Two things to check before switching
The hallucination rate on Artificial Analysis' Omniscience benchmark is 80-82% for the 4B and 9B models. That is roughly four out of five factual questions getting a wrong or made-up answer. For extraction, classification, or tasks where you verify outputs separately, this might not matter much. For knowledge retrieval or fact-heavy Q&A without a retrieval layer, it matters a lot.
Verbosity is the other thing to watch. In benchmark settings, Qwen3.5-9B generated 230-390 million output tokens for tasks where peers generated 86-109 million. That's 2-4x more output tokens for equivalent work. The nominal output rate of $0.15/M looks cheap compared to Mistral Small 4 at $0.60/M, but if the model uses 3x as many tokens to do the same job, the effective rate is closer to $0.45/M. The cost scenarios above don't account for this.
When it makes sense
Long-context document work is where this shines most. At $0.05/M input with a 1M context extension, processing large documents is meaningfully cheaper than alternatives. Multilingual deployments benefit from the 201-language coverage and Apache 2.0 license. On-device or edge scenarios are also strong fits given the four size options - the 0.8B runs in 2GB VRAM, which opens up a lot of deployment targets. Native multimodal support helps for vision tasks without paying a separate model premium.

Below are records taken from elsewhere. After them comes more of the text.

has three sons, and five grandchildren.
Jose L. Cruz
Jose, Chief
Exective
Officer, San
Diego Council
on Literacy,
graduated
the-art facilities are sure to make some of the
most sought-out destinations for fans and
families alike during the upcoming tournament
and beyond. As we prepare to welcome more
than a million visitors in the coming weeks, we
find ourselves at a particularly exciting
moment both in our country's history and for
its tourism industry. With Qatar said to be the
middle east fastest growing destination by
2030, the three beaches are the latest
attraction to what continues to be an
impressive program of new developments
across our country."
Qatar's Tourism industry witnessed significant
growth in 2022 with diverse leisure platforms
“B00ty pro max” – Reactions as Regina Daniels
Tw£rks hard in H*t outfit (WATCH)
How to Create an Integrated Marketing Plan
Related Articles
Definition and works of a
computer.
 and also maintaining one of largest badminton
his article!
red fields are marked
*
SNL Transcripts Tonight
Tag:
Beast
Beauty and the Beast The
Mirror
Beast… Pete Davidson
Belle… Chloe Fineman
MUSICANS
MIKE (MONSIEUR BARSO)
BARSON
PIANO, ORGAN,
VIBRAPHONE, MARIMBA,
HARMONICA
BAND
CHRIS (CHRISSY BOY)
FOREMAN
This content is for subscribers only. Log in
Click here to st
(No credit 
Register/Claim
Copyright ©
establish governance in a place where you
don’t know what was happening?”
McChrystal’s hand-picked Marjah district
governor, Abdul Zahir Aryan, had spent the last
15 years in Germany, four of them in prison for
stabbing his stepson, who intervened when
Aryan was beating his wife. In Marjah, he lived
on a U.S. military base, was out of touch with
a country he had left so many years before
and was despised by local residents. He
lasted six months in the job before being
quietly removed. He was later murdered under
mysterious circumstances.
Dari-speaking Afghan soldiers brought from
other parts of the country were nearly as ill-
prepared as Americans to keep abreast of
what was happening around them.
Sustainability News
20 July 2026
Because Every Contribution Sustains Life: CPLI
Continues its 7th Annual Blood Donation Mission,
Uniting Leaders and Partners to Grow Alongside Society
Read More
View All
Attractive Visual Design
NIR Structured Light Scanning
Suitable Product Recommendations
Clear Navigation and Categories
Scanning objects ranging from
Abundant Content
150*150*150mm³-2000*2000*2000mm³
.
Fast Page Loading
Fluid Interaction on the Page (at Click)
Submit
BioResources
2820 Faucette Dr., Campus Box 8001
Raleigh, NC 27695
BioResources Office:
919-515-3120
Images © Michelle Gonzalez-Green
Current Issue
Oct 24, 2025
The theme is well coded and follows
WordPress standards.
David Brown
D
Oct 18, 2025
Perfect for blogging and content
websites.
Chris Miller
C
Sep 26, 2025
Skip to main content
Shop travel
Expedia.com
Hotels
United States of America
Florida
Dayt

Skip it for fact-intensive Q&A without retrieval augmentation. The 80-82% hallucination rate on factual benchmarks is too high to rely on for knowledge lookup tasks. Same goes for workloads where output verbosity costs money - anything that needs short, precise answers will likely end up paying more per completed task than the headline rate suggests.
The short version
Qwen3.5-9B is cheap, capable on standard benchmarks, multimodal, and runs locally. The MMLU-Pro result against gpt-oss-120B is genuinely notable - not because a 9B beating a 120B is expected, but because the architecture improvements in this generation made it possible.
The hallucination rate and verbose output are real limitations. We would test it against your actual workload before committing - benchmark results vary significantly by task type, and the verbosity issue hits hard on anything where output length matters.
For teams self-hosting and needing a capable open-weight model at the small end, this is the strongest option we have seen in the sub-10B category so far in 2026.